Few months ago, I had the opportunity to spend time with the multi-awarded Filipino historian Dr. Ambeth R. Ocampo in Dipolog City. He is gifted with the ability share important details in history – without him knowing, he was able to persuade me to visit historical places and treasure history. Contrary to my initial experience with some of my history teachers, Dr. Ocampo made history so interesting.
As soon as I arrived in Manila, I persuaded my family to visit Fort Santiago.
As I entered the gate of Fort Santiago, I noticed the intricate details of its citadel, the beautiful park, and the kalesa that adds melancholy to the ambiance.
Fort Santiago served as formidable prison where torture is not unusual.
Jose Rizal was imprisoned here two months before his execution.
The Noli Metangere
The lamp where Rizal hid his last poem “Mi Ultimo Adios”
Personal things of Rizal.

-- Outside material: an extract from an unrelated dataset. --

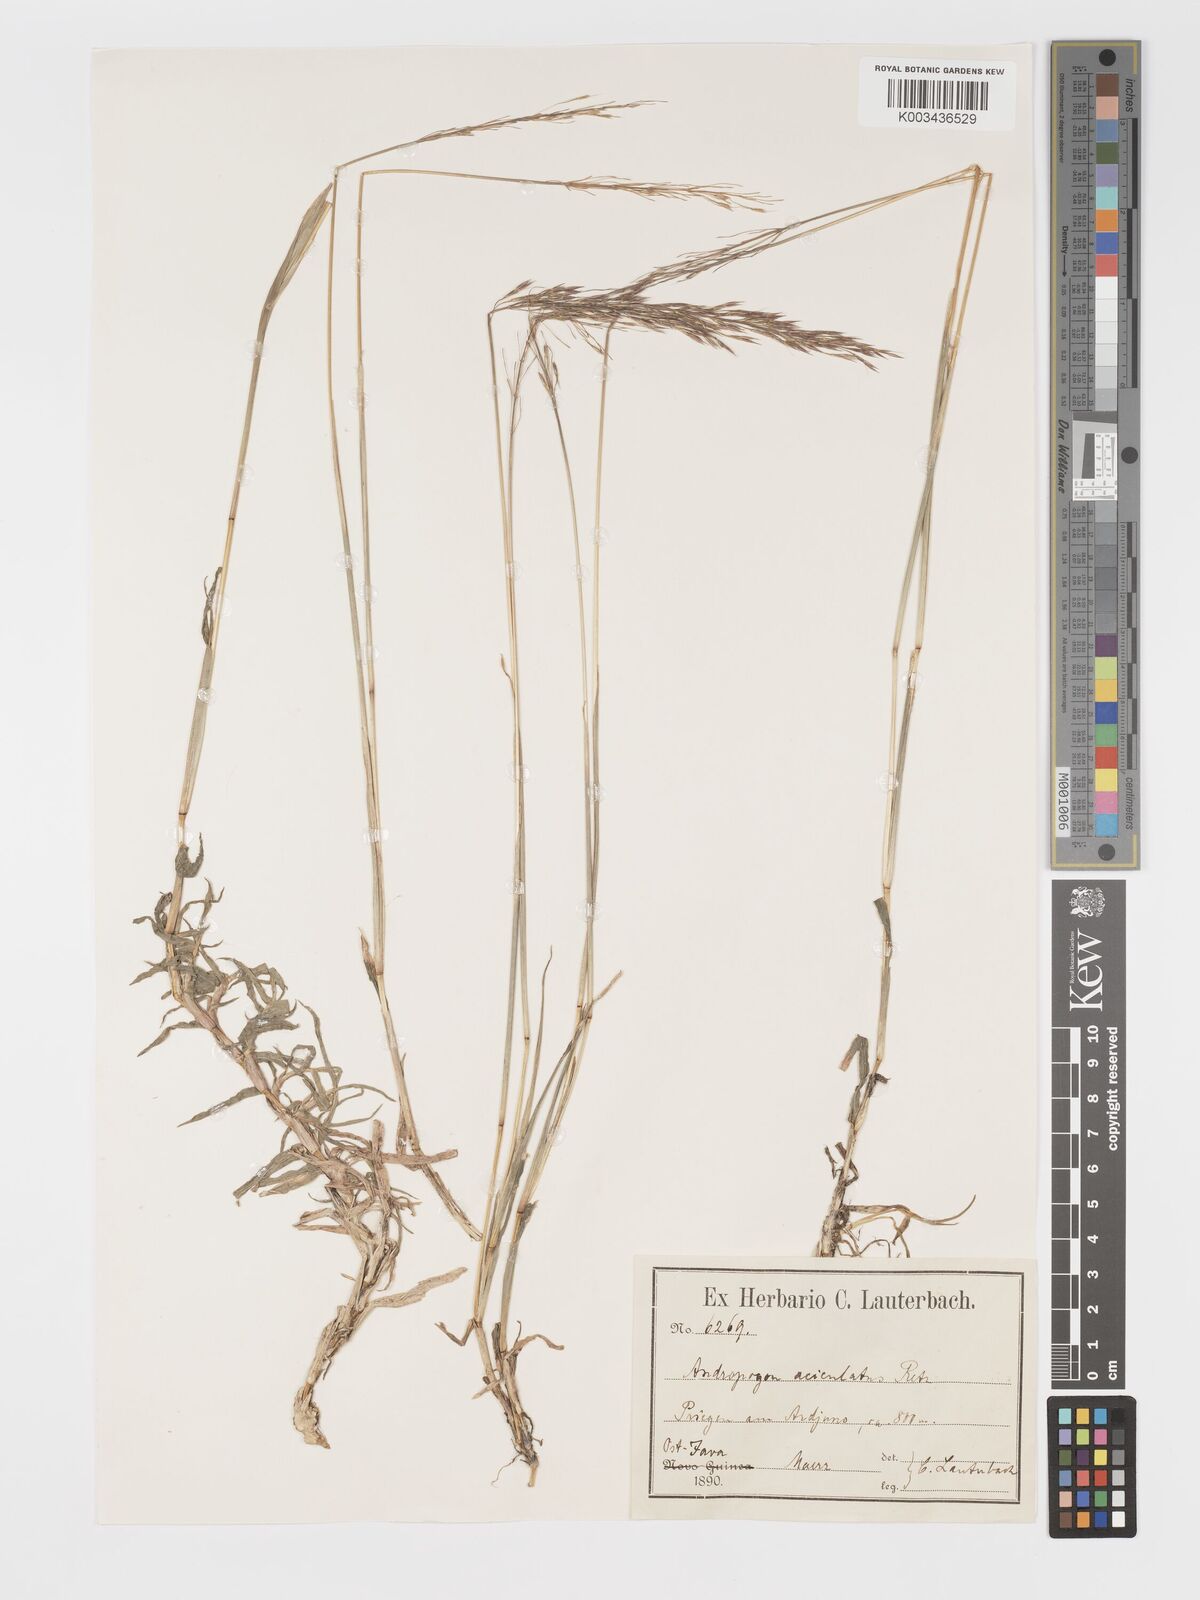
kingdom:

I noticed the dumb bell and the description states “Rizal knows that he has a weak body so he did things to improve his health and strength”.
There is a big portrait of Osei-san inside the museum. O Sei San, a Japanese samurai’s daughter taught Rizal the Japanese art of painting known as su-mie. She also helped Rizal improve his knowledge of Japanese language. If Rizal was a man without a patriotic mission, he would have married this lovely and intelligent woman and lived a stable and happy life with her in Japan because Spanish legation there offered him a lucrative job.
The assembly place before the execution of Rizal.
The footprints show the path taken by Jose Rizal from his dungeon in Fort Santiago to his final execution place at Bagumbayan in Rizal Park.
There are times that we need to look back and revisit our history in order for us to have a clearer view of the future.